Segment Start: The records
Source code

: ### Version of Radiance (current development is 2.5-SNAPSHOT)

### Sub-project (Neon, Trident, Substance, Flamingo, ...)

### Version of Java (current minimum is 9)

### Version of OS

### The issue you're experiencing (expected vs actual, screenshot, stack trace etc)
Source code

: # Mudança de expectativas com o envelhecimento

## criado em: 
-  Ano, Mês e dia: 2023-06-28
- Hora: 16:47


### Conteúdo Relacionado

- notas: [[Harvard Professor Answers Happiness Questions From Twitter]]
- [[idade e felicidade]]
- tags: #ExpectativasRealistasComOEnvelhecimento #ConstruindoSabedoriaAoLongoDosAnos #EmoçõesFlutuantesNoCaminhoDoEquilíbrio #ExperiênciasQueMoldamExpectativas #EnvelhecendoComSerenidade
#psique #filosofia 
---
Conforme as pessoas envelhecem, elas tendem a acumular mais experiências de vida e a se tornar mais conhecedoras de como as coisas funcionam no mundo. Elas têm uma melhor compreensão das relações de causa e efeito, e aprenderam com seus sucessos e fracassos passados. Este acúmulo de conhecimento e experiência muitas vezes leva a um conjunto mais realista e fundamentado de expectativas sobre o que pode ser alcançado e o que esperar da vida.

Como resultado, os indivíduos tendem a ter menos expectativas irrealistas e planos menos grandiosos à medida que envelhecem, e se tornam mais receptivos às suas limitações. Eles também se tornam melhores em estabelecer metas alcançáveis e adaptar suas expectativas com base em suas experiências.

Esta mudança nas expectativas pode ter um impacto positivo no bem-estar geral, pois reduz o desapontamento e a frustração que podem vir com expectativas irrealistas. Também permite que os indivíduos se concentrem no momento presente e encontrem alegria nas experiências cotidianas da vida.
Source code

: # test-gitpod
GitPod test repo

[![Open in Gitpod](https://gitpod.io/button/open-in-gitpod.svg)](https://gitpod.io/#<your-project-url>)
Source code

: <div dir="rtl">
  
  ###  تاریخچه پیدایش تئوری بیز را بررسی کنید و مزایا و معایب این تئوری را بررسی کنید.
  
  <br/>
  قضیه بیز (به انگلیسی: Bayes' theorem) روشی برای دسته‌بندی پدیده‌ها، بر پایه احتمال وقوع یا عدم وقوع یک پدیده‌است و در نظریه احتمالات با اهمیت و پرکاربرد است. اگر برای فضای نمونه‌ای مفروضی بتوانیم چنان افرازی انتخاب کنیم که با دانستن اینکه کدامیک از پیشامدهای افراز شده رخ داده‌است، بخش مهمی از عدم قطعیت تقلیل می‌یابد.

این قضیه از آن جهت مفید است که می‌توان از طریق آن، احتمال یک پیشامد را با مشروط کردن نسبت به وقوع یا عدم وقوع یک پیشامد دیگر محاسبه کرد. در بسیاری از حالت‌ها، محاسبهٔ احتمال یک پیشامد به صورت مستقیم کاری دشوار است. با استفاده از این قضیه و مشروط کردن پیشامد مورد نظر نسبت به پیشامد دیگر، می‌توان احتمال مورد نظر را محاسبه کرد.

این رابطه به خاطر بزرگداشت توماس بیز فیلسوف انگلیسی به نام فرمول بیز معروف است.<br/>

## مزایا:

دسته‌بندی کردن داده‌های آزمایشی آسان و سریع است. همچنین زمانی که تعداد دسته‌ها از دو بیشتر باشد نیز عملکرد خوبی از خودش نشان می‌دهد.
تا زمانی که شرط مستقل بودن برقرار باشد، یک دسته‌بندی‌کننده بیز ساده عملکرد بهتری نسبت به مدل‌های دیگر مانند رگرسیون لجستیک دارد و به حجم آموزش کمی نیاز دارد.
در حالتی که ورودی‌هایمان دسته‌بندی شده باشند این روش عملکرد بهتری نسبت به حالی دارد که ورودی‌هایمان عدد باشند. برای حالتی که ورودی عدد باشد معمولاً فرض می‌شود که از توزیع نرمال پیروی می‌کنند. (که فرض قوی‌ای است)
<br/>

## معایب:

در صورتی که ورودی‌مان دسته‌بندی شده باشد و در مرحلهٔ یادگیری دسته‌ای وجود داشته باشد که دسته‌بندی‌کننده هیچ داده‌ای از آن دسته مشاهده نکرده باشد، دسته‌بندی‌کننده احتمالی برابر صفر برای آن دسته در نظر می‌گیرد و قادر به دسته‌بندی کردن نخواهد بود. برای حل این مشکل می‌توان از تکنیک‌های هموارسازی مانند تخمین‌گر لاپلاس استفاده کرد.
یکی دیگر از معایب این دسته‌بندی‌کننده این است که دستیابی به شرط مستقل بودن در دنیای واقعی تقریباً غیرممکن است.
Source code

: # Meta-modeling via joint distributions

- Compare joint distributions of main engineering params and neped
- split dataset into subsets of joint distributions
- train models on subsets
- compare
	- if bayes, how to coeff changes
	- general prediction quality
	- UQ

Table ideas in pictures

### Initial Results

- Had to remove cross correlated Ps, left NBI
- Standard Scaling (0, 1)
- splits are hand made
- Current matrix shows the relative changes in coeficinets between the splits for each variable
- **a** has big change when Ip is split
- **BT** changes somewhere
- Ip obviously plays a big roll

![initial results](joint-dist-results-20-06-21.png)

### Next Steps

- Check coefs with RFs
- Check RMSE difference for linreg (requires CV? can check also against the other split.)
Segment End: The records
* _Your goal_:
Retype the records above without changing a single word.

* _Exercise result_:
Source code

: ### Version of Radiance (current development is 2.5-SNAPSHOT)

### Sub-project (Neon, Trident, Substance, Flamingo, ...)

### Version of Java (current minimum is 9)

### Version of OS

### The issue you're experiencing (expected vs actual, screenshot, stack trace etc)
Source code

: # Mudança de expectativas com o envelhecimento

## criado em: 
-  Ano, Mês e dia: 2023-06-28
- Hora: 16:47


### Conteúdo Relacionado

- notas: [[Harvard Professor Answers Happiness Questions From Twitter]]
- [[idade e felicidade]]
- tags: #ExpectativasRealistasComOEnvelhecimento #ConstruindoSabedoriaAoLongoDosAnos #EmoçõesFlutuantesNoCaminhoDoEquilíbrio #ExperiênciasQueMoldamExpectativas #EnvelhecendoComSerenidade
#psique #filosofia 
---
Conforme as pessoas envelhecem, elas tendem a acumular mais experiências de vida e a se tornar mais conhecedoras de como as coisas funcionam no mundo. Elas têm uma melhor compreensão das relações de causa e efeito, e aprenderam com seus sucessos e fracassos passados. Este acúmulo de conhecimento e experiência muitas vezes leva a um conjunto mais realista e fundamentado de expectativas sobre o que pode ser alcançado e o que esperar da vida.

Como resultado, os indivíduos tendem a ter menos expectativas irrealistas e planos menos grandiosos à medida que envelhecem, e se tornam mais receptivos às suas limitações. Eles também se tornam melhores em estabelecer metas alcançáveis e adaptar suas expectativas com base em suas experiências.

Esta mudança nas expectativas pode ter um impacto positivo no bem-estar geral, pois reduz o desapontamento e a frustração que podem vir com expectativas irrealistas. Também permite que os indivíduos se concentrem no momento presente e encontrem alegria nas experiências cotidianas da vida.
Source code

: # test-gitpod
GitPod test repo

[![Open in Gitpod](https://gitpod.io/button/open-in-gitpod.svg)](https://gitpod.io/#<your-project-url>)
Source code

: <div dir="rtl">
  
  ###  تاریخچه پیدایش تئوری بیز را بررسی کنید و مزایا و معایب این تئوری را بررسی کنید.
  
  <br/>
  قضیه بیز (به انگلیسی: Bayes' theorem) روشی برای دسته‌بندی پدیده‌ها، بر پایه احتمال وقوع یا عدم وقوع یک پدیده‌است و در نظریه احتمالات با اهمیت و پرکاربرد است. اگر برای فضای نمونه‌ای مفروضی بتوانیم چنان افرازی انتخاب کنیم که با دانستن اینکه کدامیک از پیشامدهای افراز شده رخ داده‌است، بخش مهمی از عدم قطعیت تقلیل می‌یابد.

این قضیه از آن جهت مفید است که می‌توان از طریق آن، احتمال یک پیشامد را با مشروط کردن نسبت به وقوع یا عدم وقوع یک پیشامد دیگر محاسبه کرد. در بسیاری از حالت‌ها، محاسبهٔ احتمال یک پیشامد به صورت مستقیم کاری دشوار است. با استفاده از این قضیه و مشروط کردن پیشامد مورد نظر نسبت به پیشامد دیگر، می‌توان احتمال مورد نظر را محاسبه کرد.

این رابطه به خاطر بزرگداشت توماس بیز فیلسوف انگلیسی به نام فرمول بیز معروف است.<br/>

## مزایا:

دسته‌بندی کردن داده‌های آزمایشی آسان و سریع است. همچنین زمانی که تعداد دسته‌ها از دو بیشتر باشد نیز عملکرد خوبی از خودش نشان می‌دهد.
تا زمانی که شرط مستقل بودن برقرار باشد، یک دسته‌بندی‌کننده بیز ساده عملکرد بهتری نسبت به مدل‌های دیگر مانند رگرسیون لجستیک دارد و به حجم آموزش کمی نیاز دارد.
در حالتی که ورودی‌هایمان دسته‌بندی شده باشند این روش عملکرد بهتری نسبت به حالی دارد که ورودی‌هایمان عدد باشند. برای حالتی که ورودی عدد باشد معمولاً فرض می‌شود که از توزیع نرمال پیروی می‌کنند. (که فرض قوی‌ای است)
<br/>

## معایب:

در صورتی که ورودی‌مان دسته‌بندی شده باشد و در مرحلهٔ یادگیری دسته‌ای وجود داشته باشد که دسته‌بندی‌کننده هیچ داده‌ای از آن دسته مشاهده نکرده باشد، دسته‌بندی‌کننده احتمالی برابر صفر برای آن دسته در نظر می‌گیرد و قادر به دسته‌بندی کردن نخواهد بود. برای حل این مشکل می‌توان از تکنیک‌های هموارسازی مانند تخمین‌گر لاپلاس استفاده کرد.
یکی دیگر از معایب این دسته‌بندی‌کننده این است که دستیابی به شرط مستقل بودن در دنیای واقعی تقریباً غیرممکن است.
Source code

: # Meta-modeling via joint distributions

- Compare joint distributions of main engineering params and neped
- split dataset into subsets of joint distributions
- train models on subsets
- compare
	- if bayes, how to coeff changes
	- general prediction quality
	- UQ

Table ideas in pictures

### Initial Results

- Had to remove cross correlated Ps, left NBI
- Standard Scaling (0, 1)
- splits are hand made
- Current matrix shows the relative changes in coeficinets between the splits for each variable
- **a** has big change when Ip is split
- **BT** changes somewhere
- Ip obviously plays a big roll

![initial results](joint-dist-results-20-06-21.png)

### Next Steps

- Check coefs with RFs
- Check RMSE difference for linreg (requires CV? can check also against the other split.)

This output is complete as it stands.